The use of Arcsys System in challenging condition
Absence of elements 14 and 16. Rehabilitation of these regions without subjecting the patient to teeth extraction and/or orthodontic treatment.
Patient’s health is compatible with the proposed treatment.
Installation of implants in the place of elements 14 and 16 respecting adjacent root inclination. Compensation of these angles with Arcsys foldable prosthetic components.
It is a consensus that prosthetic planning is highly important facing a rehabilitation1,2 case. However, when identifying that the situation is not favorable to the stablished planning, the dentist
must look for alternatives, in a way as to maintain the original programing and not compromise the final result1,3.
Such alternatives cover pre-operatory procedures that are consistent with preparing the region in which the rehabilitation will occur, as for example, enough space in the bone tissue to anchor the
implant that will support the restoration, regarding its dimensions as much as inclination and location that are compatible with the planning’s outline.
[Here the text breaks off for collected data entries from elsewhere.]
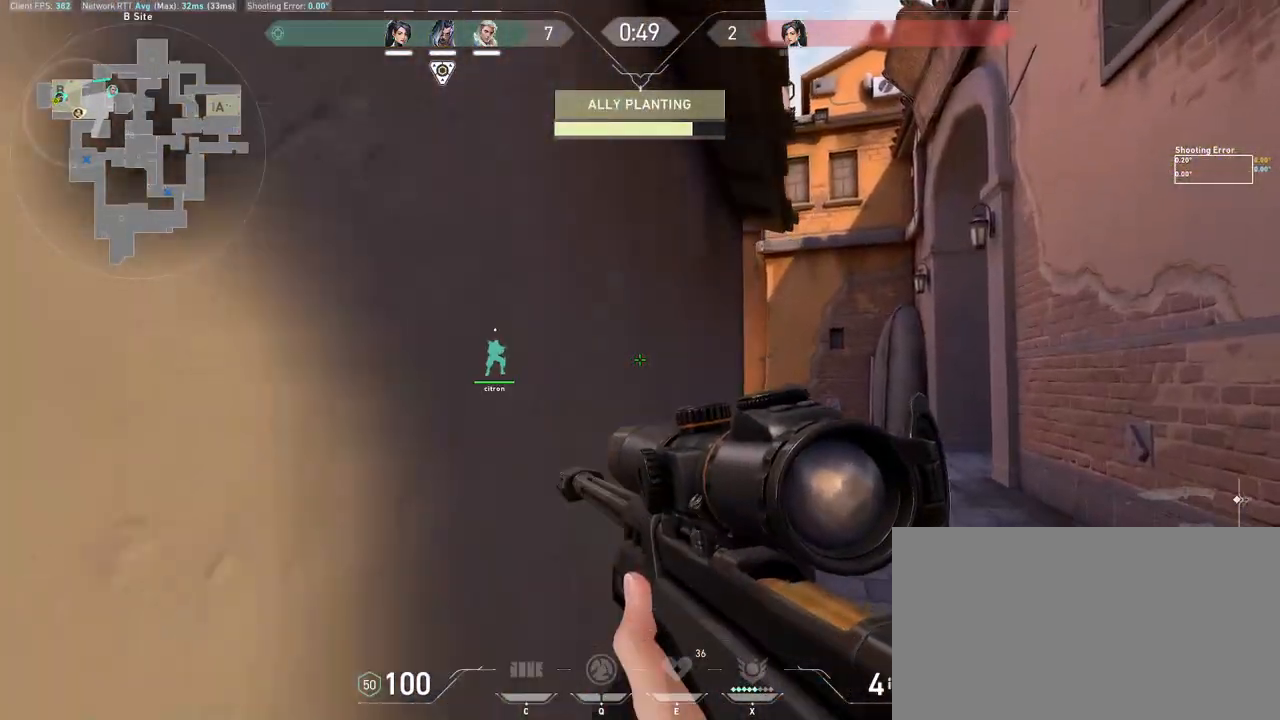
{"keys": ["d"], "mouse": ["right"], "events": [[67, "d", "up"], [350, "d", "down"], [417, "w", "up"], [450, "mouse_right", "down"]]}
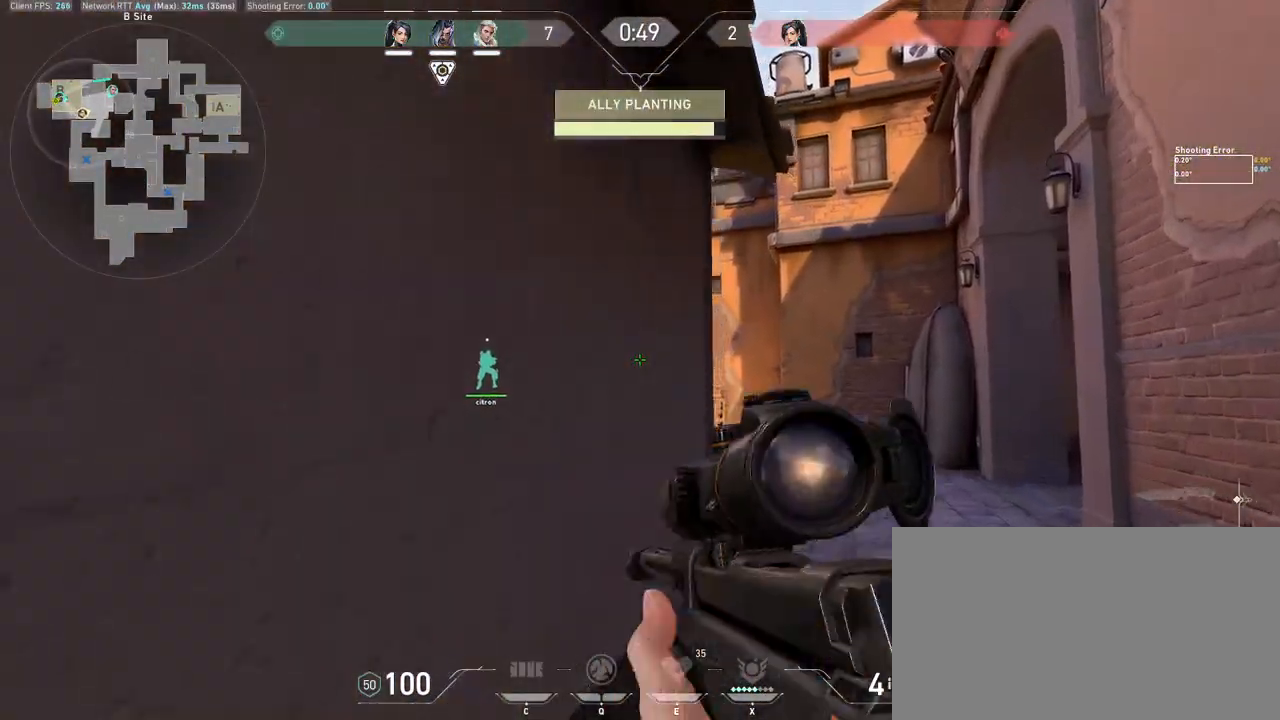
{"keys": ["d"], "mouse": [], "events": [[200, "mouse_right", "up"], [217, "a", "down"], [283, "d", "up"], [383, "a", "up"], [383, "d", "down"], [383, "mouse_right", "down"], [483, "mouse_right", "up"]]}
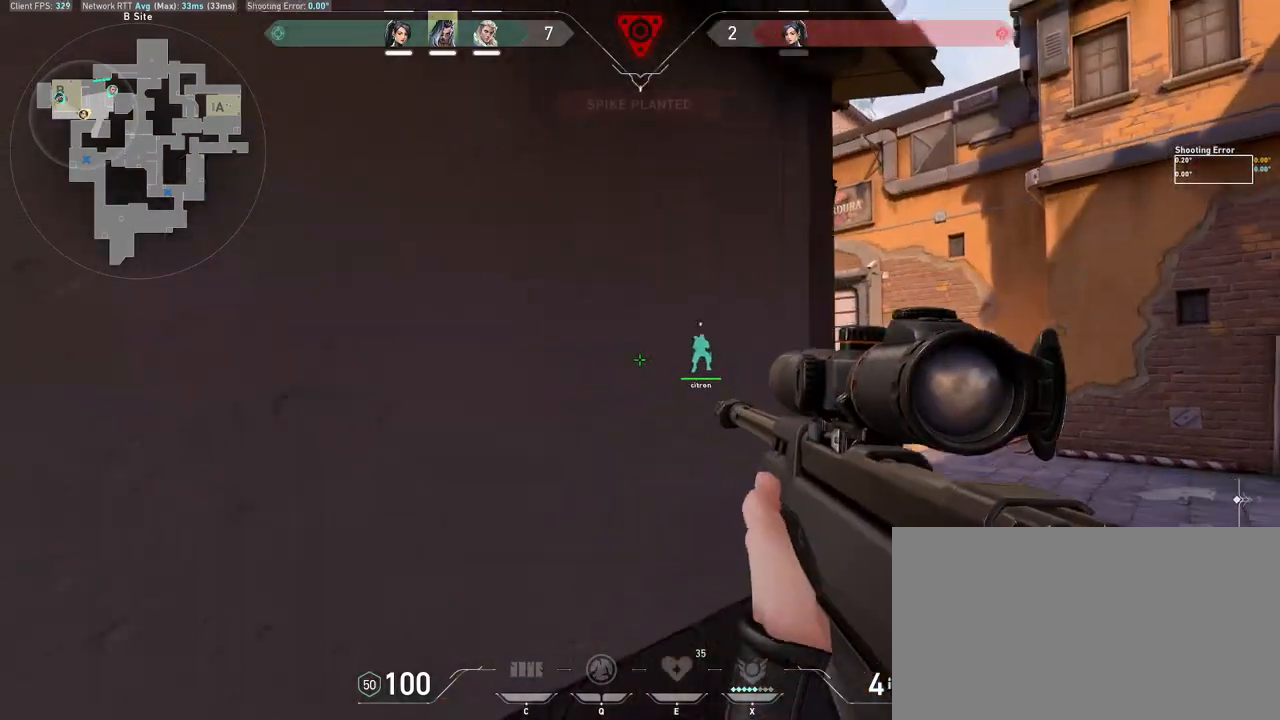
{"keys": ["d", "s", "shift"], "mouse": [], "events": [[167, "shift", "down"], [300, "s", "down"]]}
We can mention as resources, orthodontic movements, grafting surgeries, separation of nerves/vases or even extraction of the teeth. The cost benefit relation must guide the professional during this decision, always having in mind that the
rehabilitation must be conducted with the premise that it will cause the least trauma possible, shorter time of treatment and lower financial cost.
Arcsys Implant System has innovative characteristics so that the dentist can aim at carrying out his/her rehabilitation in a more agile way, but not necessarily less successful biologically, mechanically or aesthetically. Such resourcefulness is found in the prosthetic components folding capability, be it for screw- or cement-retained prosthesis, in accordance with the planning, and without hurting the component’s functional and aesthetics characteristics. In the clinical case that will be presented now, the challenge is to rehabilitate the right posterior superior sextant replacing the missing teeth 14 and 16, without subjecting the patient to previous orthodontic treatment neither extract teeth that are considered to be biomechanically adequate.
The patient is a 57-year old female individual, with main complaint of absence of two superior teeth on the right side (Figs. 1 and 2). The prosthetic spaces were consistent with the manufacturing of prosthetic crowns for elements 14 and 16. However, during the analysis of the radiographic images, it is learnt that the implants could not be installed with their long axis coinciding with the prosthetic crowns long axis (Fig. 3).
As previously related, during the case-study it was requested that no viable maintenance tooth were extracted and the patient did not demonstrate to be willing to consider orthodontic treatment. However, on the contrary of what several colleagues would consider in face of this scenario, the solution is simple and practical as long as a rehabilitation system that possesses the required
demands is used. Facing this, the Arcsys System, was chosen. The main reason for this choice was the possibility to compensate the angles in which the devices would necessarily be installed. On this matter Arcsys in unbeatable since no other system allows to fold the prosthetic component up to 20o without damaging the rehabilitation mechanical and aesthetical response4,5,6.
During the perforation, surgical radiographies were taken to ensure its path and consequently the integrity of the adjacent teeth roots (Figs. 4 and 5). Element 15 endodontic treatment was carried out immediately after the installations and its control suggest a regression of the infectious process.
After waiting 90 days, the prosthetic components for unitary cement-retained prosthesis were selected (Arcsys 3x4x3.5mm abutment for cement-retained restoration for element 14 and 4.2x6x3.5mm abutment for cement-retained restoration for element 16), folded with the aid of Angle Referrers (Figs. 6 to 9) and placed (Figs. 10 and 11). Note that path compensation is relatively small
(6o and 7o), however essential in the construction of the prosthetic restorations with anatomic and aesthetic excellence. After this moment, tissue conditioning was started with temporary prosthesis to mimic the concave arch surrounding the implants (Figs. 12 to 14).
The porcelain crowns (lithium disilicate) were cemented with notable care in order to remove the excess with an analog of the prosthetic components out of the mouth and immediately before placing the intermediaries. Therefore, the restoration of element 15 was replaced (Figs. 15 and 16).
During the observation period (seven months), one can clearly see the stability of peri-implantar tissues, made possible by, among other factors, intended bacterial sealing in the conic frictional connection (“real” Morse taper), proper placing of the devices (implant/component/restoration) concerning adjacent teeth and adjusted occlusion according to treatment demands (Fig. 17).
With extraordinary resources, inconceivable not long ago, however available now to dentists and dental prosthesis technicians, it is perfectly possible to transform seemingly complex rehabilitation
procedures, in perfectly simple and viable treatments. This possibility also increases significantly the perspective of dental implants rehabilitation success and becomes an essential tool for every oral rehabilitator professional.